The widespread adoption of DevOps has brought great benefits to software development and significantly reduced development cycle times. You want your production debugger to fit into the rhythm of your DevOps processes and help maintain those gains.
Three DevOps pillars are automation, collaboration, and CI/CD. Autonomous exception capture sits comfortably with the notion of automation. Once your production debugger is installed, it automatically catches exceptions and notifies you immediately. But what about collaboration? An effective production debugger should promote collaboration between team members, helping them work together towards fixing a bug. That kind of collaboration involves focused communication that easily points team-members to something significant in the debugging process. And finally, your production debugger should fit into your CI/CD process. Since your production debugger knows how many times an exception is thrown, this can be a quality gate through which builds must pass before being promoted from one level of your DevOps pipeline to the next.

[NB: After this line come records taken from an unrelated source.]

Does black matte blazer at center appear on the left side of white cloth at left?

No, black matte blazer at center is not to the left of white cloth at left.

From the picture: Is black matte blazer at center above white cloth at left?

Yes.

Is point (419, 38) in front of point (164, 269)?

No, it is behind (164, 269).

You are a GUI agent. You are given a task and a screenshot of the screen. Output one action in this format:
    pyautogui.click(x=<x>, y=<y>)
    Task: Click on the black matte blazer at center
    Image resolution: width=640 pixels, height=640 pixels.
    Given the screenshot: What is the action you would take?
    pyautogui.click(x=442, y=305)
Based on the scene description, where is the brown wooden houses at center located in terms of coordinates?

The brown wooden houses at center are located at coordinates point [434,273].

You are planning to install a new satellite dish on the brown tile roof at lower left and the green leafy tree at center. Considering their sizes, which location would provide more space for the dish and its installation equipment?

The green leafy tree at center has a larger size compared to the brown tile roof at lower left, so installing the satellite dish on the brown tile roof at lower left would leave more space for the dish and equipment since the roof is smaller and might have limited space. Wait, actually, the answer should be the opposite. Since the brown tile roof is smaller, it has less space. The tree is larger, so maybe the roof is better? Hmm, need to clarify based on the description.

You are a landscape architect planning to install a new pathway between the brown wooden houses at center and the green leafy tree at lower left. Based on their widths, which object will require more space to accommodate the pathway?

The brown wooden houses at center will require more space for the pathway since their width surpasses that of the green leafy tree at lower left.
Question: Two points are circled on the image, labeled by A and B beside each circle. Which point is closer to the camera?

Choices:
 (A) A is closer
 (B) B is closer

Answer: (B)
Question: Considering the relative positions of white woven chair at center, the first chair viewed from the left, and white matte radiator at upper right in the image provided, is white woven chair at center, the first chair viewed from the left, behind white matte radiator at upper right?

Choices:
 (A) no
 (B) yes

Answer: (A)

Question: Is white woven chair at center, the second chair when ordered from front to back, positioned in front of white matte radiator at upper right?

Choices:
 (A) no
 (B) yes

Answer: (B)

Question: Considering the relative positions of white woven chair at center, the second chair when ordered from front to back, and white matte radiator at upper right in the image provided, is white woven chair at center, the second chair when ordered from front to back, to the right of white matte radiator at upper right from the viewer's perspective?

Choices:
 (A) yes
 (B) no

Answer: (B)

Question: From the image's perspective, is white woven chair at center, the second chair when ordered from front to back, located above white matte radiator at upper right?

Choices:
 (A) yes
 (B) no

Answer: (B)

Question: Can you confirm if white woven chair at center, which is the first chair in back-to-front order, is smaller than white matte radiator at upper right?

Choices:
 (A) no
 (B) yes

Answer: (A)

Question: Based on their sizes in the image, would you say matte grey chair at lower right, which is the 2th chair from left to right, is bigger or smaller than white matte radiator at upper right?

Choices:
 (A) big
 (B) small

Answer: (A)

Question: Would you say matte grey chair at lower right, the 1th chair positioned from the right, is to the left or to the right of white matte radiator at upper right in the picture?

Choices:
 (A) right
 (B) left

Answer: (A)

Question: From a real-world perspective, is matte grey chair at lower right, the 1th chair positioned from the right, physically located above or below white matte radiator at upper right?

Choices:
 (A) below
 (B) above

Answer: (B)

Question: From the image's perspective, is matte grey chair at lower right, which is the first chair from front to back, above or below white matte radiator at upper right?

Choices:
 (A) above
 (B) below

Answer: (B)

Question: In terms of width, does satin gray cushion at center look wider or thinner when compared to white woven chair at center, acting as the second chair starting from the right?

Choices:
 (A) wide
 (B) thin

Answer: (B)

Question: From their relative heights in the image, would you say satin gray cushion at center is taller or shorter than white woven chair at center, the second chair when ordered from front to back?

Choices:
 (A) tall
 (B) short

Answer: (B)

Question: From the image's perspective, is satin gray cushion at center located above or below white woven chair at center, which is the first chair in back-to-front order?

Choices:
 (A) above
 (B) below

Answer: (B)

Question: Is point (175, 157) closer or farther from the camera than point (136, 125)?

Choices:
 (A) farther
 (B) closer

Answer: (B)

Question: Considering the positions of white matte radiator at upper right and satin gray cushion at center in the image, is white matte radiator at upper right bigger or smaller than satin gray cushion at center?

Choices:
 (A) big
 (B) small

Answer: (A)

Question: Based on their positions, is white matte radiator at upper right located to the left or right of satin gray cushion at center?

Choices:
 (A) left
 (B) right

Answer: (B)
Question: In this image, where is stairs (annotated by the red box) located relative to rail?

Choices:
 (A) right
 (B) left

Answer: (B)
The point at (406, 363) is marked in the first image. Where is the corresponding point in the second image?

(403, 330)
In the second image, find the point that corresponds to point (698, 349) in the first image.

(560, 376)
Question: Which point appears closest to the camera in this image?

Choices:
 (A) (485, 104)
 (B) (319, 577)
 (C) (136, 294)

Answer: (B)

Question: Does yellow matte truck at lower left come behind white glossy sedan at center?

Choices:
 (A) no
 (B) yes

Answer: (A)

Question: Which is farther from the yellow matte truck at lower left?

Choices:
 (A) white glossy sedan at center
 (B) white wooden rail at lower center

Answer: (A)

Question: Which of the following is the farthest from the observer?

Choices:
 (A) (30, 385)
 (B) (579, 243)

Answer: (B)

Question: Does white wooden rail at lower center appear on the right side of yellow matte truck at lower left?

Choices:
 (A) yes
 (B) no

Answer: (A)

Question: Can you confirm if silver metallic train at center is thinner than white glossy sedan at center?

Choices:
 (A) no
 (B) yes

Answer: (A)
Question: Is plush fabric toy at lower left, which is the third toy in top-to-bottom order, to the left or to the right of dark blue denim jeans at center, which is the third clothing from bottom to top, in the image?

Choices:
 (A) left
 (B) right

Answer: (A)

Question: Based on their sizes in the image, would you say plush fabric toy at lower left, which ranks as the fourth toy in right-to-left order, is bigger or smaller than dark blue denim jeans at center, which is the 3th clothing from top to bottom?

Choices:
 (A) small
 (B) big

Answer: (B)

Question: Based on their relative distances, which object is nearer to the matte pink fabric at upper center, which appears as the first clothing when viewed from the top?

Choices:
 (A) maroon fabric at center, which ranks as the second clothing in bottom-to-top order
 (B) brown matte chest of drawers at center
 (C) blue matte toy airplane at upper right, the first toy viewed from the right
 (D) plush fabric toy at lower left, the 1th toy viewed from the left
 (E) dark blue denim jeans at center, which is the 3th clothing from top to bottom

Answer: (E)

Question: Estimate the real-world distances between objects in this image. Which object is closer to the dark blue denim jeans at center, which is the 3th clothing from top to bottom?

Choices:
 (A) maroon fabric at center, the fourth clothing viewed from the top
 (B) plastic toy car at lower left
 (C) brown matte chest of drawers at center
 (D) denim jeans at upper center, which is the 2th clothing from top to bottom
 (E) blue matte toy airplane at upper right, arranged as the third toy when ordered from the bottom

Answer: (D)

Pillars are what your production debugging will stand on
The production debugging neighborhood is slowly being populated with a variety of tools. But, while debugging production takes up a significant portion of developer time, most debugging tools do not provide all four pillars of an effective production debugger. These tools do have a place in the debugging neighborhood and can play nicely together, providing a wealth of useful information. Still, if you want to fix bugs at their roots as quickly as possible, there’s no substitute for autonomous exception capture, observability, time-travel fidelity, and DevOps integration.